Twenty banners lined the walls of the 1 Million Cups Minneapolis and St. Paul venues, each telling the story of a particular immigrant entrepreneur.

“I really hope that we’re able to be that differentiator for people that have been burned in other circumstances or events or haven’t had those opportunities yet,” Christenson said. “I hope that spirit of vulnerability and support after vulnerability, people say, ‘Hey, I can help’ or say, ‘Hey, I’ve had that same problem.’ We hope that that can ripple out into the greater Twin Cities area.”

Watch: “1MC Sharing Stories: Chris” | 0:25

Intentional partnerships are another way that 1 Million Cups communities are making inclusivity a reality.

“Diversity doesn’t just happen, if you’re not intentional about it,” said Christenson. “If it’s really important to you and to your community, you have to seek it out… you have to invite people and make sure people feel welcome because if you walk into a room, if you don’t see others like you, that’s a barrier that you don’t see as someone in the majority.”

Jonathan Chambers from Woodstock, Georgia, outside of Atlanta, said the work is not often sexy. “As part of a larger role in the local community, you’re fighting an uphill battle to change people’s minds and create spaces where diversity and inclusion can be cultivated.”

“Atlanta is obviously a very diverse place and so it’s super important to be inclusive of people from different races, and genders, and backgrounds,” Chambers said. “For us, inclusion was, ‘how do we find people that are different from us, that are working on projects that we wouldn’t have learned about?

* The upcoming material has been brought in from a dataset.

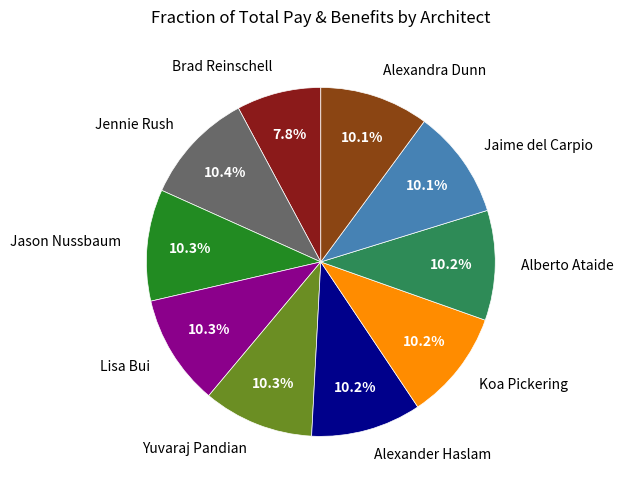

What percentage is the Lisa Bui slice, to the nearest percent?

10%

People that don’t look like us, don’t think like us, and make them a part of this community?’ The more diverse and inclusive we are, the stronger we are.”

If communities want to succeed, they need to know who lives there and what the varied experiences of those people are. Without a seat at the table and without understanding the unique needs of its residents, cities of all types struggle to let innovation grow.

Watch: “1MC Sharing Stories: Armon” | 0:18

“When we’re inclusive, we’re opening up opportunity for growth and having a more prosperous community by allowing everyone to be involved and feel welcomed and engaged,” said Isabele Prosper, a 1 Million Cups organizer from Dallas, Texas. “The more that we can be proactive to receive everyone, the more likely we are to have different perspectives, different ideas, and really create unique opportunities for everyone in our communities.”

The work doesn’t end when the 1 Million Cups event ends. Volunteers like Pastrana, Christenson, Chambers, and Prosper continue to build communities that are more inclusive by starting in their backyards and offering an opportunity for people of all kinds. By inviting minorities, women, and underserved populations into their networks and being open to their stories and unique perspectives, and by continuing to do the hard work, we can create stronger communities across the country. And stronger communities mean more people have a chance at success.